Mas chama desde logo a atenção para uma questão essencial: “Tem de haver procedimentos diferentes dos que tem havido em termos de legalização. Os processos têm sido muito burocratas, demorados e dolorosos. É preciso agilizar esses processos.”

Já na passada sexta-feira, 25, a AEP enviou uma carta ao ministro da Economia dando conta das necessidades de criar políticas que “evitem que os nossos jovens continuem a emigrar”, mas também que “aposte fortemente na inserção de imigrantes no nosso mercado de trabalho”. O “estabelecimento de acordos internacionais de captação de imigrantes de qualificações intermédias para os setores com maiores necessidades, em articulação com as associações empresariais” pode ser uma saída. Mas “o acolhimento de refugiados, além de razões humanitárias, pode também ajudar a suprir necessidades do mercado de trabalho e o défice crescente da população ativa”, defendeu.

AEMinho cria plataforma de emprego e apela ao corte de relações com a Rússia

Também a Associação Empresarial do Minho (AEMinho) deitou mãos à obra. Prepara-se para lançar uma plataforma de oferta de oportunidades de emprego, nos seus associados e não só.

“Os empresários poderão colocar de forma simples e rápida as suas ofertas de emprego a remetermos para as entidades diplomáticas ucranianas para a receção, emprego, fixação e integração de refugiados que queiram vir para o nosso país e para a nossa região trabalhar e fixar as suas famílias. Iremos desenvolver este programa em articulação total com as entidades diplomáticas ucranianas, com as empresas da região e com as entidades públicas locais de forma a garantirmos um processo célere, estruturado e eficiente”, anunciou em comunicado.

Mas, politicamente, foi ainda mais longe. Apela a “toda a comunidade empresarial que tenha relações comerciais com a Rússia, com as suas instituições ou com agentes económicos russos, que cesse de forma imediata essas relações de forma a exercer pressão sobre o governo de Moscovo para que pare imediatamente este ataque vil e infundado”. E justifica: “É imperativo isolarmos economicamente a sociedade empresarial russa para que isso seja um catalisador de desenvolvimento de ações que nos levem à paz”. E deixa claro que “esta não é uma ação contra os cidadãos russos ou a sua sociedade civil, mas sim contra a minoria que governa aquele país e que está a tentar destruir a ordem mundial que alcançamos”, lembrando que “a sociedade russa pode derrubar este poder desprovido de humanismo, de verdade e de valores”.

Calçado já está a contar as vagas

A indústria de calçado já se mostrou igualmente disponível para “acolher refugiados ucranianos” nas suas empresas.

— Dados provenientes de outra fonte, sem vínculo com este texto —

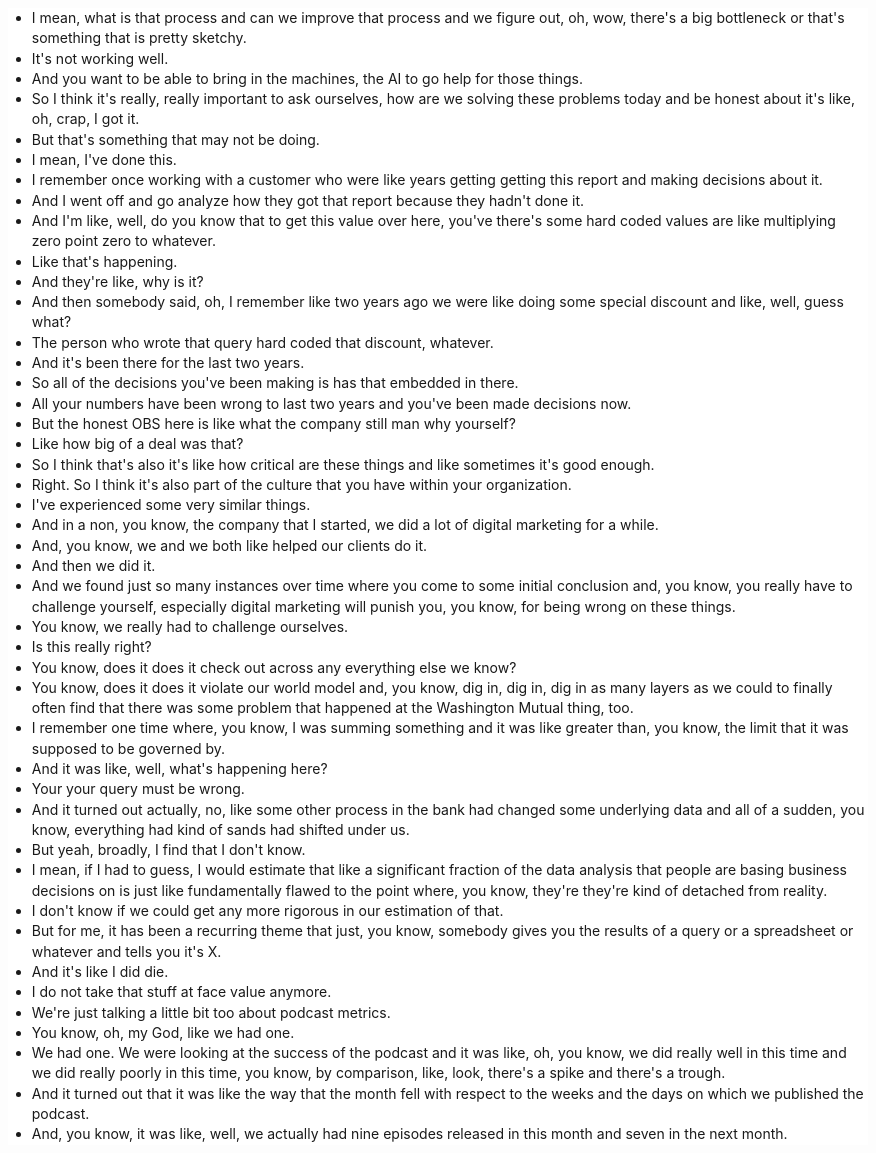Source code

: *  I mean, what is that process and can we improve that process and we figure out, oh, wow, there's a big bottleneck or that's something that is pretty sketchy.
*  It's not working well.
*  And you want to be able to bring in the machines, the AI to go help for those things.
*  So I think it's really, really important to ask ourselves, how are we solving these problems today and be honest about it's like, oh, crap, I got it.
*  But that's something that may not be doing.
*  I mean, I've done this.
*  I remember once working with a customer who were like years getting getting this report and making decisions about it.
*  And I went off and go analyze how they got that report because they hadn't done it.
*  And I'm like, well, do you know that to get this value over here, you've there's some hard coded values are like multiplying zero point zero to whatever.
*  Like that's happening.
*  And they're like, why is it?
*  And then somebody said, oh, I remember like two years ago we were like doing some special discount and like, well, guess what?
*  The person who wrote that query hard coded that discount, whatever.
*  And it's been there for the last two years.
*  So all of the decisions you've been making is has that embedded in there.
*  All your numbers have been wrong to last two years and you've been made decisions now.
*  But the honest OBS here is like what the company still man why yourself?
*  Like how big of a deal was that?
*  So I think that's also it's like how critical are these things and like sometimes it's good enough.
*  Right. So I think it's also part of the culture that you have within your organization.
*  I've experienced some very similar things.
*  And in a non, you know, the company that I started, we did a lot of digital marketing for a while.
*  And, you know, we and we both like helped our clients do it.
*  And then we did it.
*  And we found just so many instances over time where you come to some initial conclusion and, you know, you really have to challenge yourself, especially digital marketing will punish you, you know, for being wrong on these things.
*  You know, we really had to challenge ourselves.
*  Is this really right?
*  You know, does it does it check out across any everything else we know?
*  You know, does it does it violate our world model and, you know, dig in, dig in, dig in as many layers as we could to finally often find that there was some problem that happened at the Washington Mutual thing, too.
*  I remember one time where, you know, I was summing something and it was like greater than, you know, the limit that it was supposed to be governed by.
*  And it was like, well, what's happening here?
*  Your your query must be wrong.
*  And it turned out actually, no, like some other process in the bank had changed some underlying data and all of a sudden, you know, everything had kind of sands had shifted under us.
*  But yeah, broadly, I find that I don't know.
*  I mean, if I had to guess, I would estimate that like a significant fraction of the data analysis that people are basing business decisions on is just like fundamentally flawed to the point where, you know, they're they're kind of detached from reality.
*  I don't know if we could get any more rigorous in our estimation of that.
*  But for me, it has been a recurring theme that just, you know, somebody gives you the results of a query or a spreadsheet or whatever and tells you it's X.
*  And it's like I did die.
*  I do not take that stuff at face value anymore.
*  We're just talking a little bit too about podcast metrics.
*  You know, oh, my God, like we had one.
*  We had one. We were looking at the success of the podcast and it was like, oh, you know, we did really well in this time and we did really poorly in this time, you know, by comparison, like, look, there's a spike and there's a trough.
*  And it turned out that it was like the way that the month fell with respect to the weeks and the days on which we published the podcast.
*  And, you know, it was like, well, we actually had nine episodes released in this month and seven in the next month.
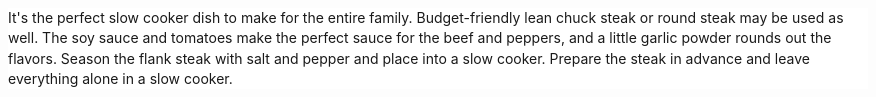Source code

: It's the perfect slow cooker dish to make for the entire family. Budget-friendly lean chuck steak or round steak may be used as well. The soy sauce and tomatoes make the perfect sauce for the beef and peppers, and a little garlic powder rounds out the flavors. Season the flank steak with salt and pepper and place into a slow cooker. Prepare the steak in advance and leave everything alone in a slow cooker.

Em comunicado emitido ontem, 27, a APICCAPS fez saber que que abordou já o governo para dar conta dessa disponibilidade. “Há várias questões processuais a serem, desde já, consideradas: o estatuto de refugiado, o acolhimento no nosso país, a integração na segurança social ou mesmo no Serviço Nacional de Saúde. Importa, de igual forma, assegurar condições de trabalho no nosso país, na nossa indústria, e a imprescindível formação profissional”, lê-se no comunicado.

Diz ainda que, tendo sido já criado um grupo de trabalho Inter-ministerial, a APICCAPS “está já a efetuar um levantamento das oportunidades de emprego no setor”.

O mesmo aconteceu com a Associação Nacional das Indústrias de Duas Rodas, Ferragens, Mobiliário e Afins (Abimota).  “Avizinha-se uma nova crise migratória na Europa e o setor entende que deve ter uma participação ativa na sociedade, ser um elemento positivo no acolhimento desses refugiados, tanto mais que temos condições e empregabilidade”, diz, em comunicado, Gil Nadais, secretário-geral da Abimota.

Representando sobretudo a indústria de bicicletas, a Abimota diz cumprir, desta forma, “dois objetivos fundamentais”: a responsabilidade social e a contribuição para a competitividade do setor. “Mesmo com os salários mais altos que o setor das duas rodas e mobilidade suave pratica, não temos mão-de-obra, qualificada ou não, suficiente para responder às necessidades que a produção impõe. Por isso estamos a estudar, juntamente com os nossos associados, medidas para captar a fixação, com boas condições de trabalho, de populações que queiram encontrar em Portugal um porto seguro”, garante o secretário-geral da Abimota.